For any number bigger than 90^3 it fails.

91^3 = 753,571. By the table the number should be 98.

92^3 = 778,688. By the table the number should be 98.

You can try. I checked up to 99^3 and all failed.

Regards... Walter from Brazil.

Ehh no?

1^3 ends in 1, so does 91^3

2^3 ends in 8, so does 92^3

3^3 ends in 7, so does 93^3

...

and since 91^3 > 729000 and 99^3

Walter from Brazil, you are wrong.

far easier way to do this - the last digit corresponds to the last digit of the cubed number - x4 cubed always gives a number ending in 4 - however, for 2,3,7, and 8, it is slightly differnt - 8's are 2's, 2's are 8's, 7's are 3's, 3's are 7's. the first digit of the number is found as you suggested. to use walters example, 92^3 = 778688, 8 = 2, so ends in 2. 778 > 729, therefore 92

Please look at the item 4 in the figure. The method is different from the item 3.

That walter guy is wrong, it still applies after that.

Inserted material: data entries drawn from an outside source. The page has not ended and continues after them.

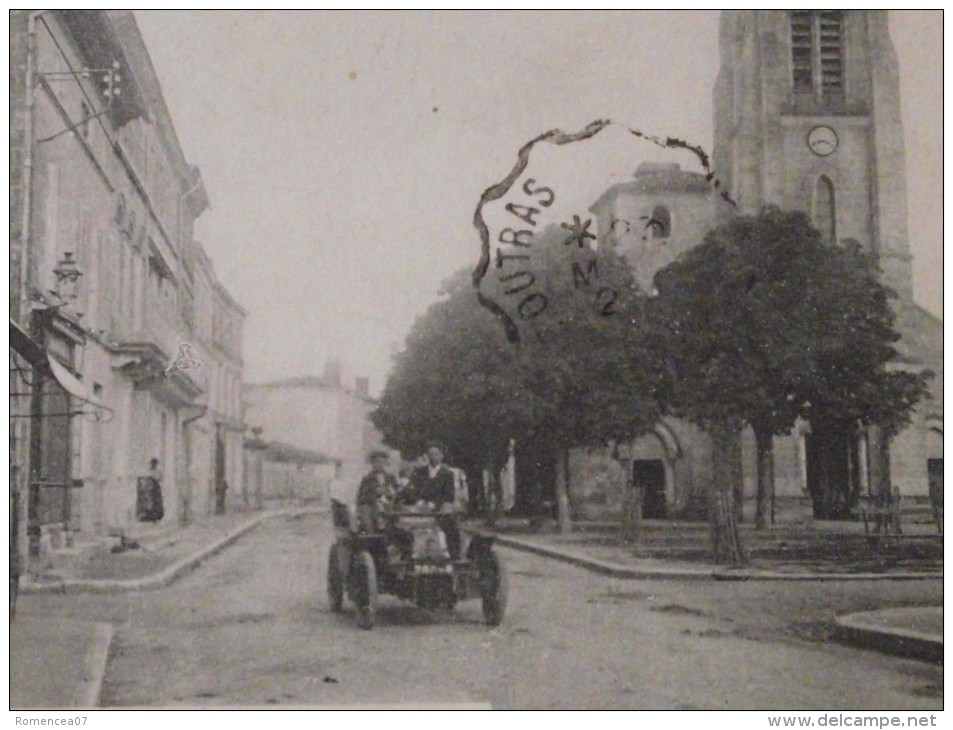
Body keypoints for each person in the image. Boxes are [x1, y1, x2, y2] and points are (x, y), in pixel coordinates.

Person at [407, 442, 460, 558]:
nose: (433, 457)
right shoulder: (419, 472)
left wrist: (435, 504)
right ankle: (413, 555)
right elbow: (413, 490)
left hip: (439, 509)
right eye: (430, 454)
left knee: (451, 528)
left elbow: (449, 495)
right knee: (410, 528)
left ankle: (453, 557)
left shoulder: (447, 474)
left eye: (436, 454)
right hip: (421, 509)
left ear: (441, 456)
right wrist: (419, 500)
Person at [356, 450, 400, 532]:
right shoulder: (367, 479)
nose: (380, 465)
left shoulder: (390, 477)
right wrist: (375, 495)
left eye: (383, 462)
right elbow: (362, 497)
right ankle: (371, 536)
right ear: (372, 464)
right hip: (372, 505)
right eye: (378, 462)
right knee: (367, 511)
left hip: (389, 505)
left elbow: (396, 492)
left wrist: (390, 493)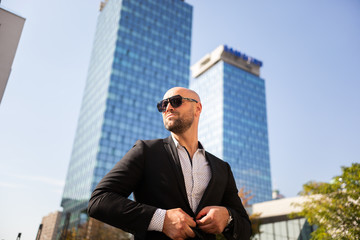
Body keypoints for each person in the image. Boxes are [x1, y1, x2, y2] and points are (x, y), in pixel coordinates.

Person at [88, 87, 251, 240]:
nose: (168, 108)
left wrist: (228, 217)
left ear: (198, 108)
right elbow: (99, 200)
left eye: (176, 101)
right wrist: (161, 220)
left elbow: (245, 228)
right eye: (163, 104)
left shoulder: (222, 168)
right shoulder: (146, 151)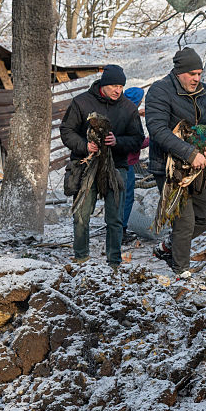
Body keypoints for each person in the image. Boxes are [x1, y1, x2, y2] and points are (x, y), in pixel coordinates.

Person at [59, 64, 145, 267]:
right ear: (103, 84)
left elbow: (137, 138)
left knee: (115, 218)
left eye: (121, 86)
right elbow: (67, 130)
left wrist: (118, 142)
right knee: (81, 215)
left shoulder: (128, 108)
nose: (118, 90)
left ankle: (114, 261)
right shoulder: (81, 102)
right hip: (85, 165)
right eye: (114, 85)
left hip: (117, 166)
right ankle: (81, 258)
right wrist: (84, 146)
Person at [145, 47, 206, 277]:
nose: (197, 79)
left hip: (197, 167)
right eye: (192, 74)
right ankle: (181, 272)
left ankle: (169, 246)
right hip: (169, 167)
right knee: (184, 220)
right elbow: (157, 129)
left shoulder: (205, 92)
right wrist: (189, 153)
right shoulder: (160, 91)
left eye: (199, 74)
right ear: (179, 72)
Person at [121, 86, 149, 239]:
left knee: (118, 197)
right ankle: (122, 230)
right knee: (127, 197)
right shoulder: (131, 118)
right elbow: (137, 142)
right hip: (127, 163)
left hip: (118, 161)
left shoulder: (121, 111)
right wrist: (152, 140)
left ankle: (116, 228)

awesome trick dude.... hope it works for other numbers other than that

nice trick.... awesome

WHOOAAA this is sooo cool!! Awesome lol.

this "trick" doesnt help at all unless you memorize the 6 digit perfect cubes

Wow! That comes in handy to know day to day.

I use it in work like...........never.

6+4=THIIS IS FASYY

Umm... I've tried it several times so far with different 6 digit numbers and all of them have failed to be correct.

According to your table:

The cube root of 189677 should be:

189 - Between 5 and 6, take 5

677 - Ends in 7, therefore take 3

That makes 53, but the correct answer is actually 57.

Another random attempt:

282410

282 - Between 6 and 7, take 6

410 - Ends in 0, therefore take 0

That gives us 60, however the correct answer is 65.6

Not really impressive enough if it even fails to come close to the target number. It sure my be useful to work out estimates, but as for suprising your friends, it doesn't really work at all!

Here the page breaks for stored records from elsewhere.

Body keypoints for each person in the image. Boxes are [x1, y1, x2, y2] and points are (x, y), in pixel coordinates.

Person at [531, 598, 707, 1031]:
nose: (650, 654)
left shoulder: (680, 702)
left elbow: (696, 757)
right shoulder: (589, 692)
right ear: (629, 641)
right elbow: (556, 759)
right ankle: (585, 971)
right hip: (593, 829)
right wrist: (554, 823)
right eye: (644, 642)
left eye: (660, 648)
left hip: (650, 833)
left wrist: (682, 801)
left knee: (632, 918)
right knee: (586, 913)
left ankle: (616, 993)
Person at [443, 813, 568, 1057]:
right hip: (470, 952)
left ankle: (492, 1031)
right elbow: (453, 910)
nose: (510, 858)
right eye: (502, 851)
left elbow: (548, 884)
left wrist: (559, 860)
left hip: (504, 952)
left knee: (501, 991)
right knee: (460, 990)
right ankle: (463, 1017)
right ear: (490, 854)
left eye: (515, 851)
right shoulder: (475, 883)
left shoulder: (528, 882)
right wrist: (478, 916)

Umm... I've tried it several times so far with different 6 digit numbers and all of them have failed to be correct.

According to your table:

The cube root of 189677 should be:

189 - Between 5 and 6, take 5

677 - Ends in 7, therefore take 3

That makes 53, but the correct answer is actually 57.

Another random attempt:

282410

282 - Between 6 and 7, take 6

410 - Ends in 0, therefore take 0

That gives us 60, however the correct answer is 65.6

Not really impressive enough if it even fails to come close to the target number. It sure my be useful to work out estimates, but as for suprising your friends, it doesn't really work at all!

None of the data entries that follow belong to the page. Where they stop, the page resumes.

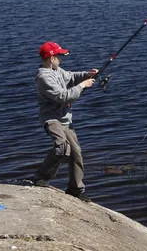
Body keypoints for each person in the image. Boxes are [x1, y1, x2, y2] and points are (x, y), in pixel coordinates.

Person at [31, 41, 97, 202]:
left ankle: (75, 189)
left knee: (76, 153)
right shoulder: (44, 77)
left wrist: (87, 74)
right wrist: (82, 86)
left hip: (65, 119)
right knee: (62, 147)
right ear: (51, 58)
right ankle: (41, 178)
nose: (61, 59)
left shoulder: (57, 70)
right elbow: (64, 97)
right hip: (51, 118)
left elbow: (71, 77)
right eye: (59, 56)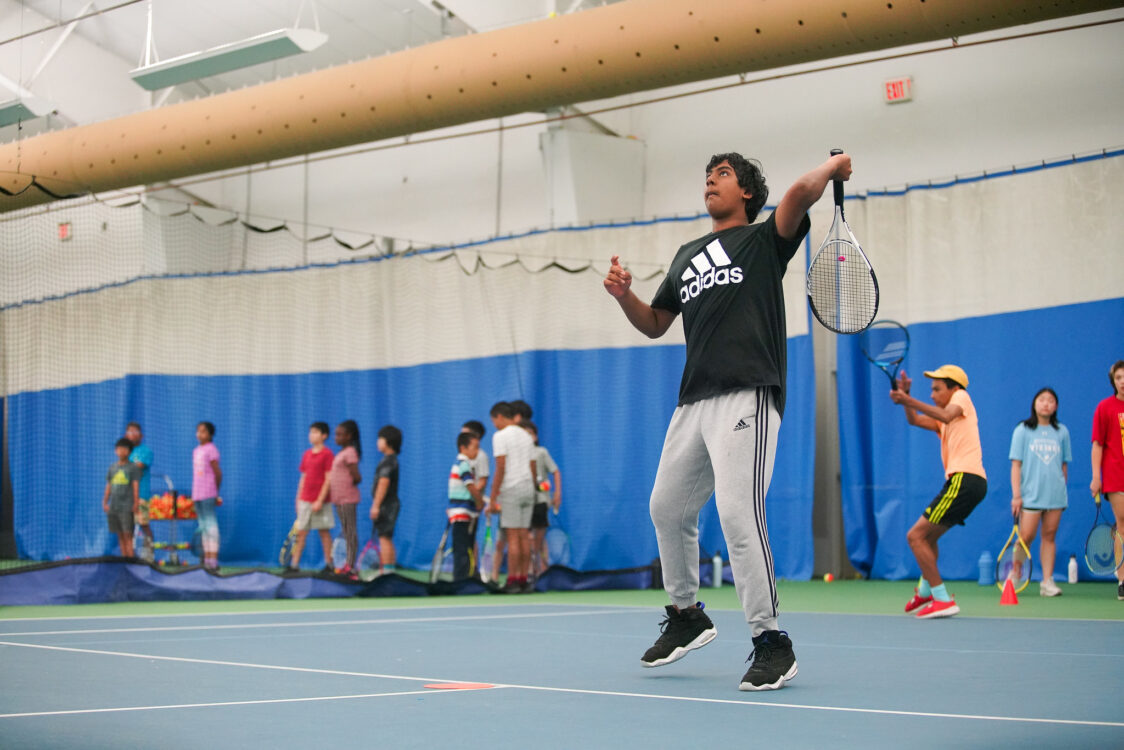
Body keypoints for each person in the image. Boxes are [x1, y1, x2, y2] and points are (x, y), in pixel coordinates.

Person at [603, 151, 849, 690]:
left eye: (723, 175)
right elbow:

The comic says 'This trick works for six-digit perfect cubes.' Your two numbers are not perfect cubes.

Please, tell me you are not serious

Cool, didn't know that trick :)

It seems to work because n^3 covers every residue mod 10. That's how we know the last digit.

So, cuberoot1953125=125, 9th root1953125=cuberootcuberoot1953125=5.